Obviously, dredging doesn’t create water. It doesn’t change weather patterns. And, more significantly, it doesn’t necessarily cause the Corps to adjust its ACF Water Control Manual. The Manual controls how much water the reservoirs release. If the Manual stays the same, the flows stay the same.
Dredging can shift sand, reshape the channel, and address some historic damage, but it cannot produce more water.
That does not mean navigation is pointless. In fact, it might be one of the only opportunities we have to address some of the Corps’ past mistakes if we stay engaged and insist on a plan that takes Florida’s needs seriously.
The Corps’ old dredging practices created many of the problems we are dealing with today.

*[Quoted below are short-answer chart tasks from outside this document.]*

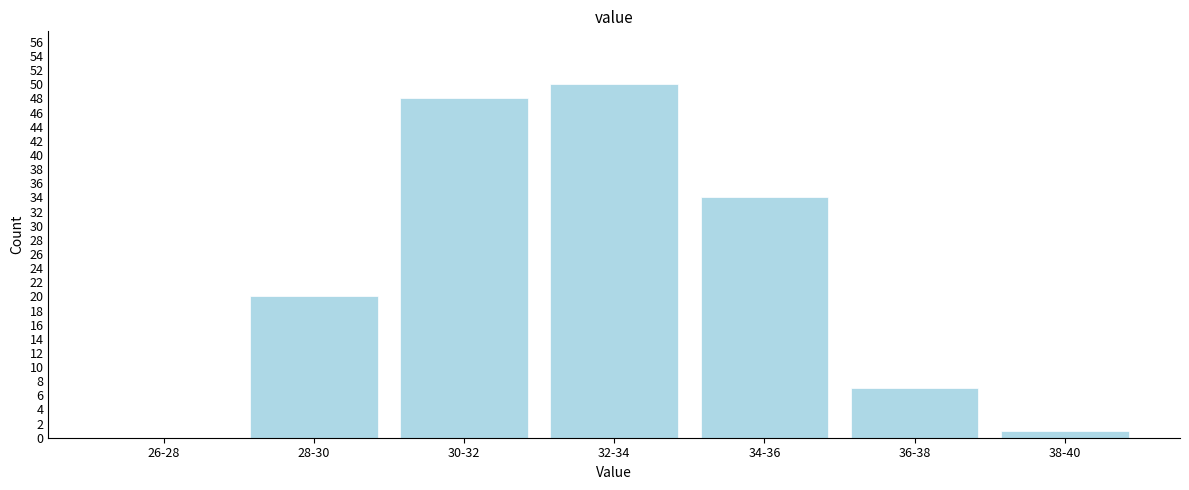

Reading left to right, extract all data points from this chart.

26-28=0	28-30=20	30-32=48	32-34=50	34-36=34	36-38=7	38-40=1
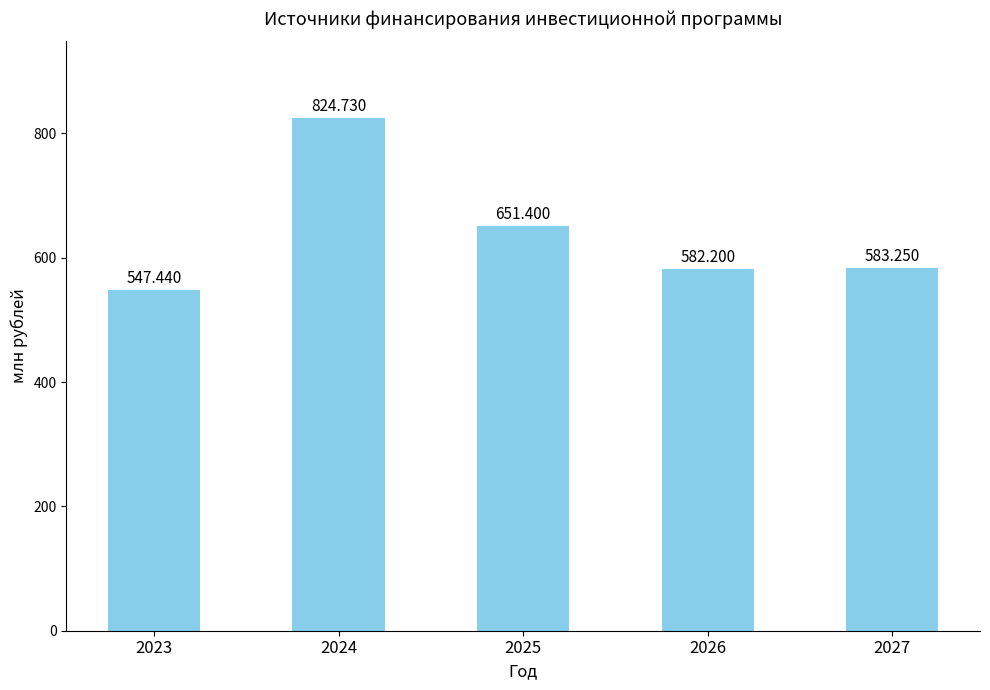

Is it true that the value at 2026 is 133.3?

False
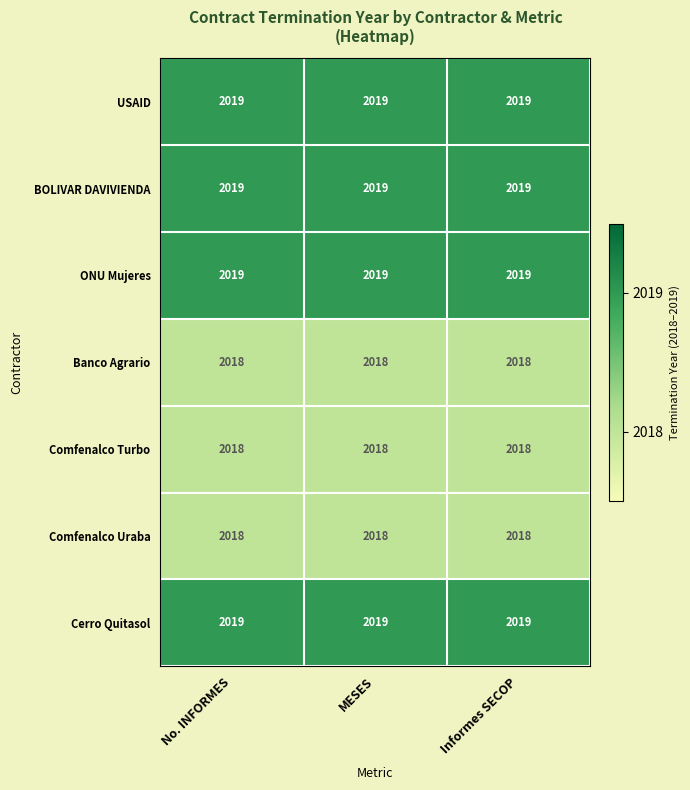

What is the spread (max minus min) of values at MESES?

1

They placed spoil directly on the floodplain, blocked sloughs, overcut certain reaches, and altered the river’s natural sediment balance. Those decisions starved the floodplain, buried fish habitat, and pushed sand into the channel. If navigation is restored using those same outdated methods, the river will suffer.

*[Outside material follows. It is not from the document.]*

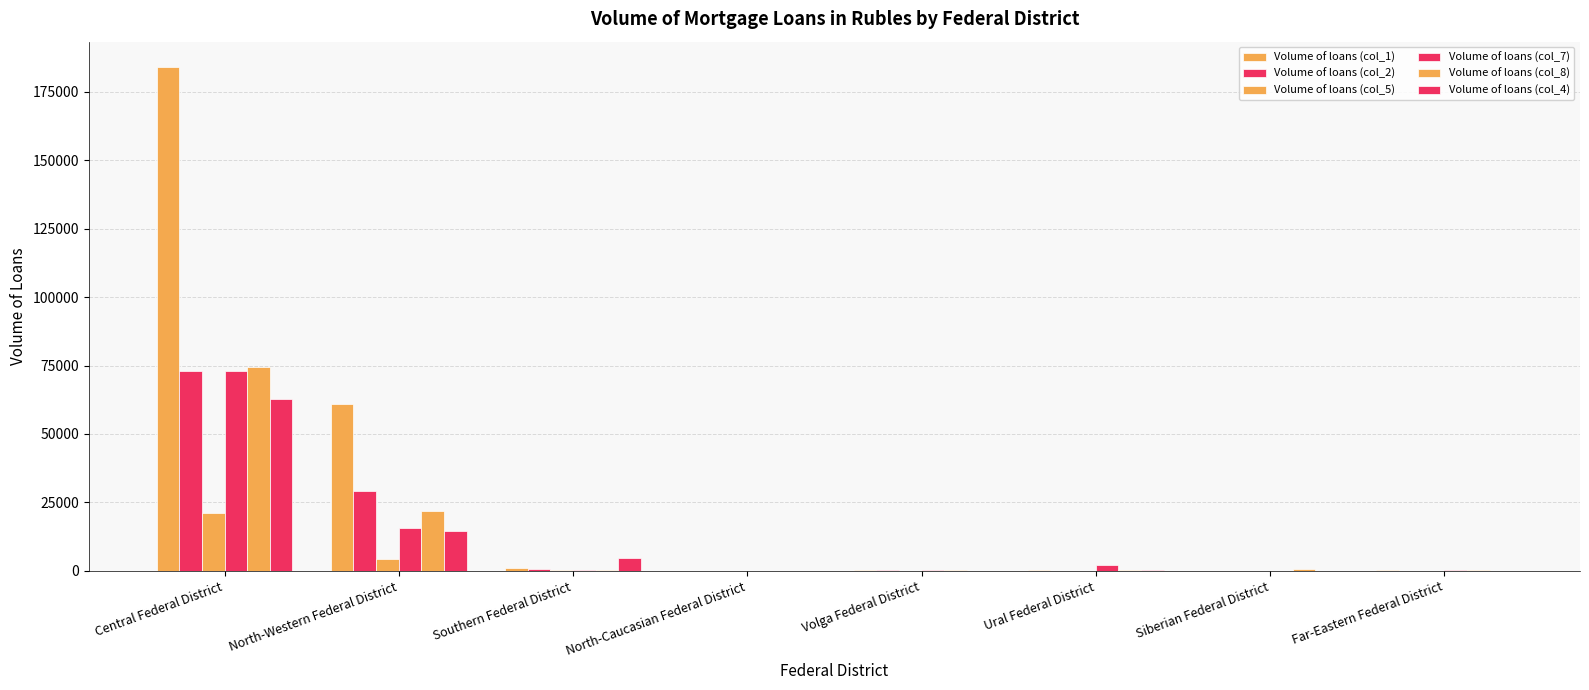

How many groups of bars are there?

8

But if modern methods are used, the opposite can happen. Sand can be removed from the channel without dumping it on the floodplain. Sloughs can be protected. The river’s natural function can begin to recover. For the first time in decades, the Corps could help repair the damage it caused.
The bigger opportunity lies in timing. Even if total flows do not increase, responsible navigation could help us get water when we need it most. Raise your hand if you’re frustrated with the “tidal waves” that make the river jump up quickly and then fall out just as fast. That doesn’t help the floodplain or the Bay.
At left are the river stages from January of 2025 to present. Even allowing for the compressed nature of the chart, it’s clear that the Corps has room to improve on the timing of its upstream water releases. But that means listening to those of us downstream who live with the consequences of their actions.
The natural rhythm of the river is steadier, with better timed flows for the creeks and sloughs, the tupelo stands, the oysters, and all its other gifts. The Corps could help everyone by emulating this natural pattern and timing navigational releases accordingly. They could keep sloughs connected longer. They could support oysters and juvenile fish. They could provide the salinity balance the Bay needs to function.
But none of this happens automatically. Navigation only becomes a tool for better water management if we make it one.
To get there, two things must happen.
First, we have to show exactly how much water the ecosystem needs and when it needs it. That means having clear, science based targets that define what the river, floodplain, and Bay require throughout the year. That’s a challenge that the Riparian Counties Stakeholder Coalition (RCSC) is helping to coordinate.
Second, we have to build support upstream for coordinating the timing of releases. This cannot be a Florida only plan. If Georgia and Alabama do not see a benefit, nothing will change. But if responsible navigation requires steadier flows and that steadiness also helps the ecosystem, then we have a shared goal and a real reason to cooperate.
Navigation does not automatically bring more water. But with the right plan, it can bring better water and a real chance to repair harm that has gone unaddressed for far too long.
It is up to us to make sure the Corps gets it right.